The US average retail price for regular gasoline dropped below $2 this week for the first since March 2009, according to latest data from the Energy Information Administration.
Falling crude oil prices and a seasonal slow down in demand has led to the benchmark $2 figure being breached. The gasoline price last approached the $2 mark in March 2015.
Four of the five regions in the United States currently have averages below $2/gal, with the exception of the West Coast, where the retail regular gasoline price averaged $2.63/gal on January 11.
Gasoline prices on the West Coast tend to be higher than elsewhere in the country because of the region’s relative isolation from other gasoline markets and higher state taxes.
Supply chains on the West Coast are adjusting to several refinery outages that occurred in 2015, which tightened gasoline supplies and increased prices, the EIA said.

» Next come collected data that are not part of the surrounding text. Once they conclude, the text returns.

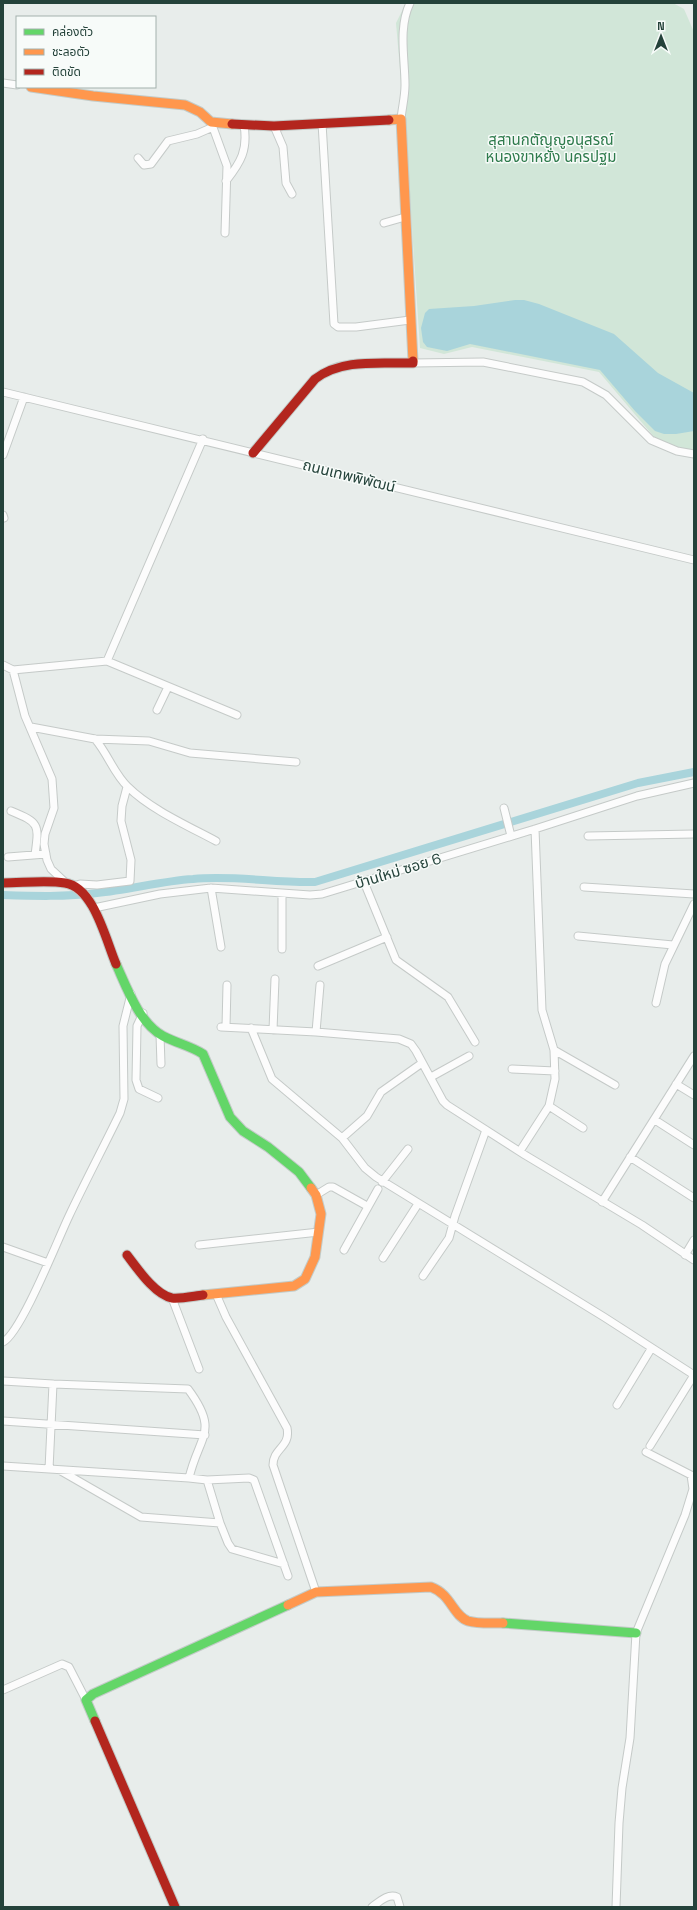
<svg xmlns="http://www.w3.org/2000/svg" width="697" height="1910" font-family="'Space Grotesk','Noto Sans Thai',sans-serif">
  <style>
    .green { fill: #d1e6d8 }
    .water { fill: #a9d4db }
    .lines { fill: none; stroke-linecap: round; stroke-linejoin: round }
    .canal { stroke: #a9d4db; stroke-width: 8 }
    .street-casing { stroke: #c5cac8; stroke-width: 9 }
    .fast-casing { stroke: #c3cbc8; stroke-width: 11 }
    .slow-casing { stroke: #c3cbc8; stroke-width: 11 }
    .jam-casing { stroke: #c3cbc8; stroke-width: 11 }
    .street { stroke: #fcfcfc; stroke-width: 7 }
    .fast { stroke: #63d668; stroke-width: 9 }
    .slow { stroke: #ff974d; stroke-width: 9 }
    .jam { stroke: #b3261e; stroke-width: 9 }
    .labels { text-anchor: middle; stroke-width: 3; stroke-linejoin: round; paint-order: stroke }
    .park-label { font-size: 15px; fill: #2d7a4b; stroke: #f7fbf9 }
    .street-label { font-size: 15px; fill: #24423a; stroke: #f7fbf9 }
  </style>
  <rect width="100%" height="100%" fill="#e8edeb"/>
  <path class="green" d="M406 3H673L684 9 694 32V453L676 449 655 438 599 372 472 347 444 354 420 348 407 151 396 23Z"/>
  <path class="water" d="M515 300H524L539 304 614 334 658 373 694 393V431L676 434H664L655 431 635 411 600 370 470 344 447 351 427 347 423 342 421 328 425 313 429 309 474 306Z"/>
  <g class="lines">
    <path class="canal" d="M3 895C34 896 66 897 97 893 129 890 161 881 193 879 234 875 274 883 315 882L638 783 694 772"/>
    <g class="street-casing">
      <path id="street" d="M3 83 17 85
        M401 119C402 108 405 97 405 85 405 58 398 28 410 3
        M211 122 227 166 225 233
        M322 123 334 324 338 327H356L410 320
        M274 126 283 147 286 183 292 194
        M138 158 144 165 151 164 168 141 197 134 213 127
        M226 181C241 162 248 150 244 125
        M384 223 405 217
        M413 363 483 362 583 382 606 395 651 440 677 451 694 454
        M3 392 694 560
        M3 455 24 397
        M3 515 4 518
        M107 661 203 439
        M3 665 13 670 107 661 237 715
        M13 670 25 716 52 779 54 808 45 834 44 844 47 860 51 869 66 883
        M157 710 168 687
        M31 727 95 739 149 741 190 753 296 762
        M95 739C108 754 114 774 128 787 150 809 188 826 216 841
        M504 808 511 836
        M11 811C40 823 39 824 35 855
        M588 836 694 834
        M8 857 46 854
        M364 882 396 960 448 997 475 1042
        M74 886 80 884 97 885 130 881 131 860 121 821 122 806 127 787
        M584 887 694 894
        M211 888 221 947
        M94 908 160 894 211 888 310 895 322 894 535 829 637 796 694 783
        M578 936 673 945
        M282 949V893
        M318 966 387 937
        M656 1003 665 964 694 904
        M143 1013 137 1026 136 1080 139 1089 158 1098
        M221 1027 316 1032 399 1039 411 1044 416 1051 443 1101 447 1105 525 1155 642 1225 694 1260
        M226 1027 227 985
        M251 1028 272 1079 342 1138 365 1168 376 1177 604 1317 694 1375
        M273 1030 275 979
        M316 1032 320 985
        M160 1035 161 1064
        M554 1050 615 1085
        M512 1069 555 1071
        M431 1077 469 1056
        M676 1084 694 1095
        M549 1106 583 1128
        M655 1120 694 1145
        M342 1138 367 1116 381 1092 422 1063
        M520 1151 549 1106 555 1079 554 1050 542 1010 535 829
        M630 1157 694 1198
        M382 1182 408 1149
        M316 1195 329 1187H333L367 1206
        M602 1202 694 1056
        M199 1245 319 1232
        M3 1247 48 1263
        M344 1250 378 1189
        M685 1255 694 1240
        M383 1258 418 1204
        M423 1276 449 1238 455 1216 486 1130
        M216 1294 226 1317 287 1428C291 1447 273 1448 273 1465L316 1592
        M172 1298 199 1369
        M3 1342C21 1333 58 1239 69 1216 85 1182 103 1148 120 1113L124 1099 123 1026 131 994
        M3 1381 53 1384 49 1469
        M53 1384 188 1389C220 1432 199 1435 189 1478L207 1480 220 1523 141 1517 61 1471
        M617 1405 651 1349
        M3 1421 205 1435
        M650 1446 694 1375
        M3 1466 189 1478
        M207 1480 249 1478 254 1480 288 1576
        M220 1523 228 1543 232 1549 284 1564
        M3 1690 62 1664 69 1667 86 1700
        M372 1907C379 1902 388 1893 397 1897L400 1907
        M616 1907 619 1823 622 1788 630 1738 636 1633 685 1515 693 1489 691 1475 646 1452"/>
    </g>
    <g class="fast-casing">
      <path id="fast" d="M116 964C127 988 139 1023 163 1036 176 1043 191 1046 203 1054L230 1117 243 1131 268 1147 299 1172 311 1188
        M503 1623 636 1633
        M95 1721 86 1700 93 1694 288 1605"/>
    </g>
    <g class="slow-casing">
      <path id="slow" d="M31 87 93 96 185 105 200 112 211 122 232 124
        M389 120 401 119 413 361
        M203 1295 294 1286 305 1279 315 1257 321 1214 316 1195 311 1188
        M288 1605 316 1592 431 1587C451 1594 453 1616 468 1621 478 1624 493 1623 503 1623"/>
    </g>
    <g class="jam-casing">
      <path id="jam" d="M232 124 274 126 389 120
        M253 453 315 379C342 358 381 364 413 363V361
        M3 883C22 883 46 880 65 883 94 887 106 941 116 964
        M127 1255C137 1268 155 1295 172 1298 181 1299 194 1296 203 1295
        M95 1721 175 1907"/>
    </g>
    <use href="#street" class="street"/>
    <use href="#fast" class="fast"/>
    <use href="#slow" class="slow"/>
    <use href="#jam" class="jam"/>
  </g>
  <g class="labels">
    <g class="park-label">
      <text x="551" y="145">สุสานกตัญญูอนุสรณ์<tspan x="551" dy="17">หนองขาหยั่ง นครปฐม</tspan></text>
    </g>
    <g class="street-label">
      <text transform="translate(349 476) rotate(14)" y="5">ถนนเทพพิพัฒน์</text>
      <text transform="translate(398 871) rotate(-17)" y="5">บ้านใหม่ ซอย 6</text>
    </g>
  </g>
  <rect width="697" height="1910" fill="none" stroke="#24423a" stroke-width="8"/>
  <rect x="16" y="16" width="140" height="72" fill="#f7fbf9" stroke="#a3b1ad"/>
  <rect x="24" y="29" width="20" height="6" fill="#63d668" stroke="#a3b1ad"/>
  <text x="52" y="36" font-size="12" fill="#24423a">คล่องตัว</text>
  <rect x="24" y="49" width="20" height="6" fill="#ff974d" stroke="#a3b1ad"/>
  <text x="52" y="56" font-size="12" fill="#24423a">ชะลอตัว</text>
  <rect x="24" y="69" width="20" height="6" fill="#b3261e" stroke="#a3b1ad"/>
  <text x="52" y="76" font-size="12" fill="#24423a">ติดขัด</text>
  <g transform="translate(661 36)" stroke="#f7fbf9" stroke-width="3" paint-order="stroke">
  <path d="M0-3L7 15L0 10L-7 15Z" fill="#24423a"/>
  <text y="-6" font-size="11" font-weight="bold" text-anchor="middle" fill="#24423a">N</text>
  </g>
</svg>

The US Gulf Coast was the first region where prices were below $2.00/gal, which occurred in late October. Average gasoline prices in the Midwest and the Rocky Mountains fell below $2.00/gal in November and December, respectively. The East Coast average gasoline price was $1.999/gal as of January 4, 2016, making it the most recent region with a sub-$2.00/gal.
EIA expects gasoline prices to remain relatively low throughout 2016, reaching a seven-year low of $1.90/gal in February before rising during the spring, and averaging $2.03/gal for the year. Gasoline prices are expected to increase slightly in 2017, averaging $2.21/gal through the year.